Comic book hero superpowers may be one step closer to reality after the latest technological feats made by researchers at UT Dallas. They have designed an imager chip that could turn mobile phones into devices that can see through walls, wood, plastics, paper and other objects.
The team’s research linked two scientific advances. One involves tapping into an unused range in the electromagnetic spectrum. The other is a new microchip technology.
The electromagnetic spectrum characterizes wavelengths of energy. For example, radio waves for AM and FM signals, or microwaves used for cell phones or the infrared wavelength that makes night vision devices possible.
But the terahertz band of the electromagnetic spectrum, one of the wavelength ranges that falls between microwave and infrared, has not been accessible for most consumer devices.
“We’ve created approaches that open a previously untapped portion of the electromagnetic spectrum for consumer use and life-saving medical applications,” said Dr. Kenneth O, professor of electrical engineering at UT Dallas and director of the Texas Analog Center of Excellence(TxACE). “The terahertz range is full of unlimited potential that could benefit us all.”
Tapping the Terahertz Gap
Shown is the electromagnet spectrum, from radio waves used for FM and AM signals, to infrared waves used for remote controls, to gamma rays that kill cancer cells. A team at UT Dallas is focusing on the “terahertz band,” which has not been accessible for most consumer devices.
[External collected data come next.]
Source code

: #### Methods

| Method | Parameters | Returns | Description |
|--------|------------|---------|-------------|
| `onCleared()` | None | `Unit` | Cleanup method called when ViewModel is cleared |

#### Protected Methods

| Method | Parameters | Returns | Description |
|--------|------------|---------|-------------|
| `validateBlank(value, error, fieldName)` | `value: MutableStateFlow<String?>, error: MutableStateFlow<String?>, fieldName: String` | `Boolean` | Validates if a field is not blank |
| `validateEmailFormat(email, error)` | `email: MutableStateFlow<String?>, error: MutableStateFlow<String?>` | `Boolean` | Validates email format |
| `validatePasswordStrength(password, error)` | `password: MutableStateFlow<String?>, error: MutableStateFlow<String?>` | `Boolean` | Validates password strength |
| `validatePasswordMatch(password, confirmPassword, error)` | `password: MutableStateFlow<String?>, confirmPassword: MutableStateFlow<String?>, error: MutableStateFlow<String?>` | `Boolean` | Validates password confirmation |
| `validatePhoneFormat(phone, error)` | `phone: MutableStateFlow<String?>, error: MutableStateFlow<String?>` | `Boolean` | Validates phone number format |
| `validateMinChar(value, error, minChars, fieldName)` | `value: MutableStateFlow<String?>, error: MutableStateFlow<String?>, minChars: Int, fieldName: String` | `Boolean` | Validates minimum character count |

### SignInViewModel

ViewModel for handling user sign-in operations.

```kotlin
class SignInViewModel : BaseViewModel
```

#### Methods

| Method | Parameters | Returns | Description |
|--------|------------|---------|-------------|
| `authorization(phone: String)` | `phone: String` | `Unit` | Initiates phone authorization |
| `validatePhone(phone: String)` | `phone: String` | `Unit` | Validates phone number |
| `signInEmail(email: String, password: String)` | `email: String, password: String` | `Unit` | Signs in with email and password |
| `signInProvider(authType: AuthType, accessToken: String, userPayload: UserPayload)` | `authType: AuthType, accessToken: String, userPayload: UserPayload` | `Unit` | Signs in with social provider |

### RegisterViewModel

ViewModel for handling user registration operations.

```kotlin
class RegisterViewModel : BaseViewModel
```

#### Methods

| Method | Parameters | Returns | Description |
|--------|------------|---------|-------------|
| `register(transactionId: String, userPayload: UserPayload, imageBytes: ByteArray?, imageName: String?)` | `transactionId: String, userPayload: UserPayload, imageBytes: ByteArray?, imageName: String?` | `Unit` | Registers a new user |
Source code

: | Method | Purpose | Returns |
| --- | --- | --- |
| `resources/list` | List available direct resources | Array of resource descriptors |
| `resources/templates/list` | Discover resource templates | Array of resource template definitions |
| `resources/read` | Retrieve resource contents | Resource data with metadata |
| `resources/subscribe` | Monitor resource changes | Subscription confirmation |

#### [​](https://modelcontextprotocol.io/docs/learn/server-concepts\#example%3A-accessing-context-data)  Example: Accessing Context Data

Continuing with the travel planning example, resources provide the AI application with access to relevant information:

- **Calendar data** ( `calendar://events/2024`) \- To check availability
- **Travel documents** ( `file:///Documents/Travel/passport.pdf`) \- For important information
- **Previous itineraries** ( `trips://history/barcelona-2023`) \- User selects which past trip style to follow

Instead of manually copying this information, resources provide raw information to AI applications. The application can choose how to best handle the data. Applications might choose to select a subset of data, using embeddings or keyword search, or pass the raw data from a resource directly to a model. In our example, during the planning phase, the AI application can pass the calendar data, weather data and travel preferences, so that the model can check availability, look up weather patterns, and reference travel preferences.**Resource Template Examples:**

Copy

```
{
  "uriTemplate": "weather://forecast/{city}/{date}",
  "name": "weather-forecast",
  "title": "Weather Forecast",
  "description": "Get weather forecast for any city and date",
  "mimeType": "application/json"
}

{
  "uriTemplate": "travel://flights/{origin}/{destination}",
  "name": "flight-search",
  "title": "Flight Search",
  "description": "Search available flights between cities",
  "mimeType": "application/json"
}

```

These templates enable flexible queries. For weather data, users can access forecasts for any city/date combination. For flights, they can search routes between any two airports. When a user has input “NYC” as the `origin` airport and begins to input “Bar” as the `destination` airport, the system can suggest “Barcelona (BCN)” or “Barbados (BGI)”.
Using the new approach, images can be created with signals operating in the terahertz (THz) range without having to use several lenses inside a device. This could reduce overall size and cost.
The second advance that makes the findings applicable for consumer devices is the technology used to create the microchip. Chips manufactured using CMOS (Complementary Metal-Oxide Semiconductor) technology form the basis of many consumer electronic devices used in daily life such as personal computers, smart phones, high definition TV and game consoles.